There are plenty of misconceptions about the disease, and much underplaying and overplaying just how significant the threat of rabies really is. Here is a summary of everything pet owners in America need to know about the rabies virus.

Facing the Facts About Rabies

  • The rabies vaccine is widely successful. This vaccine has almost entirely eradicated the disease from domestic cats and dogs. Since 2008 even the random outbreaks of rabies have decreased to low numbers, and though the virus is not fully diminished in the United States, there are very few cases of rabies in domestic pets. This is partially due to the laws requiring a rabies vaccine, and the longevity of how effective the drug is. Even a single dose of the rabies vaccine will protect an animal for up to 3 years.

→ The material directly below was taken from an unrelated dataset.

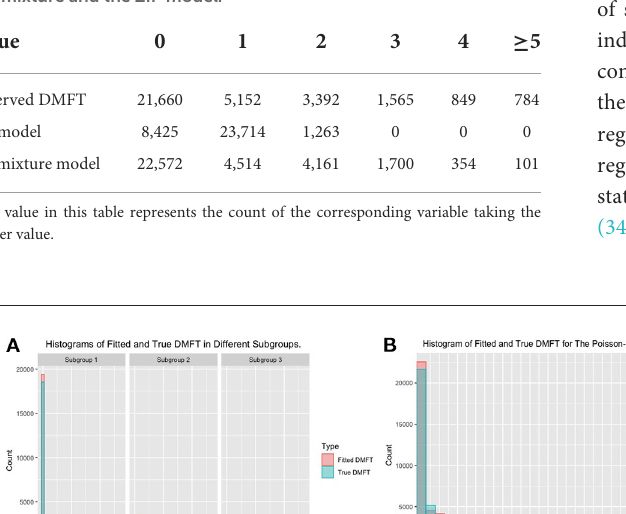
TABLE 3 Count for observed and fitted values of DMFT by the Poi-mixture and the ZIP model.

Follow-up booster doses simply strengthen and extend the potency of the vaccine.
  • How does the vaccine work? Rabies vaccines are no longer repeated shots in the stomach, rather they are given first a less painful injection (into the arm) of the human rabies immune globulin. After this first dose, the cat or dog is given several booster shots over a certain amount of time.
  • The #1 source of rabies? Wild animals. According to the Centers for Disease Control and Prevention, raccoons, skunks, foxes and bats are most likely to carry the virus. (Deer, groundhogs, and woodchucks have also been known to carry the disease.) Over 90% of rabies cases exist only in the wild, so the likelihood of an immunized domestic pet contracting the disease is very small.

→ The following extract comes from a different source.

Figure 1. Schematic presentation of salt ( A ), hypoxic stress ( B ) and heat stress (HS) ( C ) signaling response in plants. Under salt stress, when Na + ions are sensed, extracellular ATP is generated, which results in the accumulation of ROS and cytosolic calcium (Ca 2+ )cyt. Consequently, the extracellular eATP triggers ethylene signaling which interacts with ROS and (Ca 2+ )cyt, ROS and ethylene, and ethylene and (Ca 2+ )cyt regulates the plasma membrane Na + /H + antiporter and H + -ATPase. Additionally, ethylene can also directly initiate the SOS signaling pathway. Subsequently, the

  • Human rabies cases in the US are very rare. Over the last decade, there have only been an average of 2 cases of a human infection of rabies every year, and in most cases it was passed through a wild animal and not a domestic pet. It is very rare for a pet to spread the rabies virus to their human; the last occurrence of a cat spreading rabies to a person was over 40 years ago.
  • Rabies treatments for humans can be treated. Though animals that become rabid usually end up dying from the disease, recent preventative treatments for humans have proven to successfully cure them. If by chance a person contract rabies through the bite of a wild animal,   but they receive the post-exposure prophylaxis treatment BEFORE symptoms begun manifesting, they will definitely survive.